Além da obra de restauração, o município foi condenado a pagar R$ 200 mil por danos morais coletivos, devido à degradação e ao abandono do patrimônio histórico-cultural. Inspeções conduzidas pelo MP-MA apontaram que o bem público está em estado de abandono, com péssima conservação estrutural, rachaduras, cupins, infiltrações e escoras improvisadas nas paredes e na chaminé. O local também apresentava acúmulo de lixo e parte do muro lateral derrubada, o que permitia a entrada de pessoas e animais.
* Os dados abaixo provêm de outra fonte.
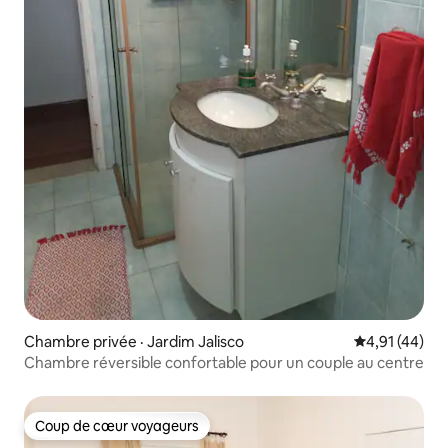
Chambre privée · Jardim Jalisco
Note moyenne
4,91 (44)
Chambre réversible confortable pour un couple au centre
Coup de cœur voyageurs
Coup de cœur voyageurs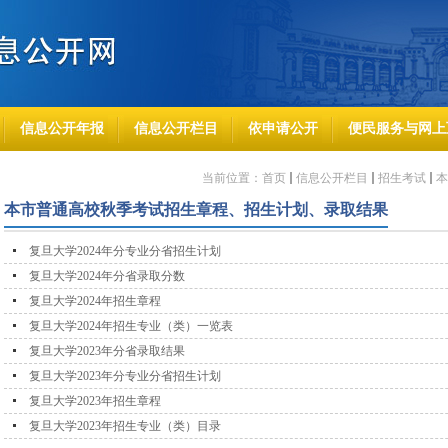
信息公开年报
信息公开栏目
依申请公开
便民服务与网上
当前位置：
首页
信息公开栏目
招生考试
本
本市普通高校秋季考试招生章程、招生计划、录取结果
复旦大学2024年分专业分省招生计划
复旦大学2024年分省录取分数
复旦大学2024年招生章程
复旦大学2024年招生专业（类）一览表
复旦大学2023年分省录取结果
复旦大学2023年分专业分省招生计划
复旦大学2023年招生章程
复旦大学2023年招生专业（类）目录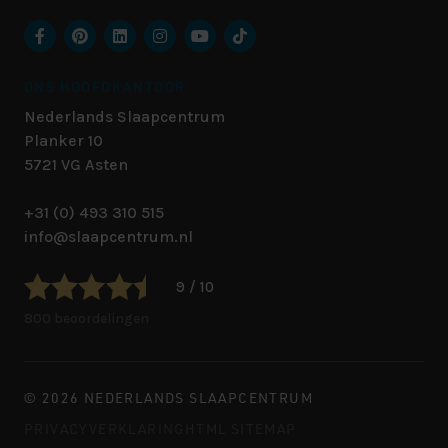
ONS HOOFDKANTOOR
Nederlands Slaapcentrum
Planker 10
5721 VG
Asten
+31 (0) 493 310 515
info@slaapcentrum.nl
9 / 10
800 beoordelingen
© 2026 NEDERLANDS SLAAPCENTRUM
PRIVACYVERKLARING
HTML SITEMAP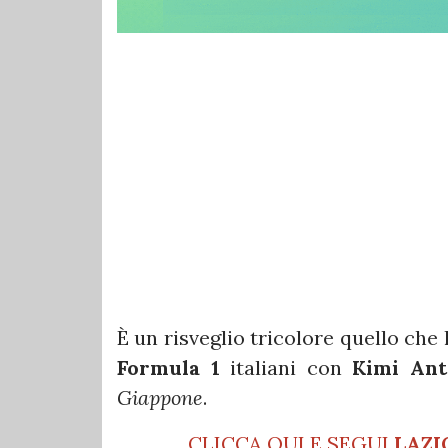
È un risveglio tricolore quello che 
Formula 1
italiani con
Kimi Ant
Giappone
.
CLICCA QUI E SEGUI
LAZI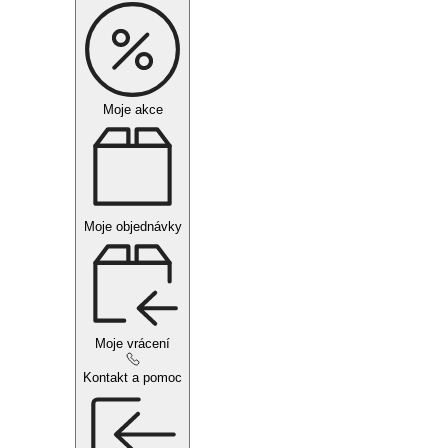
Moje akce
Moje objednávky
Moje vrácení
Kontakt a pomoc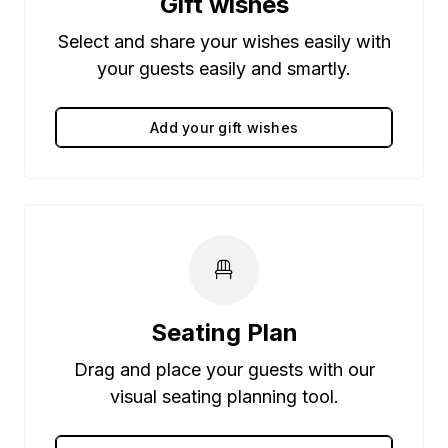
Gift wishes
Select and share your wishes easily with
your guests easily and smartly.
Add your gift wishes
Seating Plan
Drag and place your guests with our
visual seating planning tool.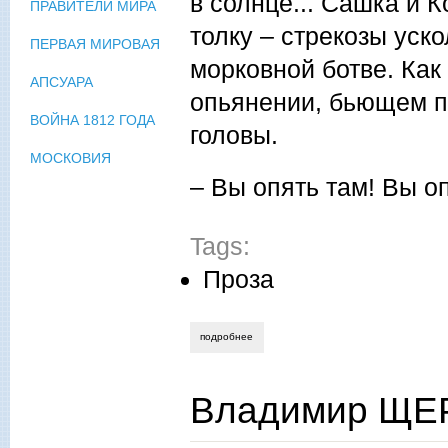
в солнце... Сашка и К
ПРАВИТЕЛИ МИРА
толку – стрекозы уск
ПЕРВАЯ МИРОВАЯ
морковной ботве. Как
АПСУАРА
опьянении, бьющем п
ВОЙНА 1812 ГОДА
головы.
МОСКОВИЯ
– Вы опять там! Вы оп
Tags:
Проза
подробнее
о владимир шапко. единые с летней пр
Владимир ЩЕ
Segundo a Defesa Civil, a situação era agravada pela presença de itens altamente inflamáveis. O imóvel era ocupado irregularmente por uma empresa de fabricação de placas, um grupo de artesãs e uma família de quatro pessoas. Na sentença, o juiz Douglas de Melo Martins destacou que os moradores estavam expostos diretamente a riscos físicos de desabamento e incêndio.
Prazos estabelecidos pela Justiça
A Vara de Interesses Difusos e Coletivos de São Luís estabeleceu prazos para a Prefeitura cumprir a decisão:
- Em 90 dias: adotar medidas emergenciais de contenção estrutural, escoramento e isolamento das áreas de risco para evitar novos desabamentos;
- Em 6 meses: desocupar totalmente o imóvel, retirar lixo, materiais inflamáveis e banheiros químicos, assegurando o cadastramento e o acolhimento das famílias em situação de vulnerabilidade residentes no local em programa de moradia segura;
- Em 6 meses: apresentar e ter aprovado um projeto oficial de restauração;
- Em até 2 anos: executar e concluir a obra de restauração.
A decisão representa um importante passo para a preservação do patrimônio histórico de São Luís, garantindo a segurança dos ocupantes e a recuperação de um símbolo da história industrial do Maranhão.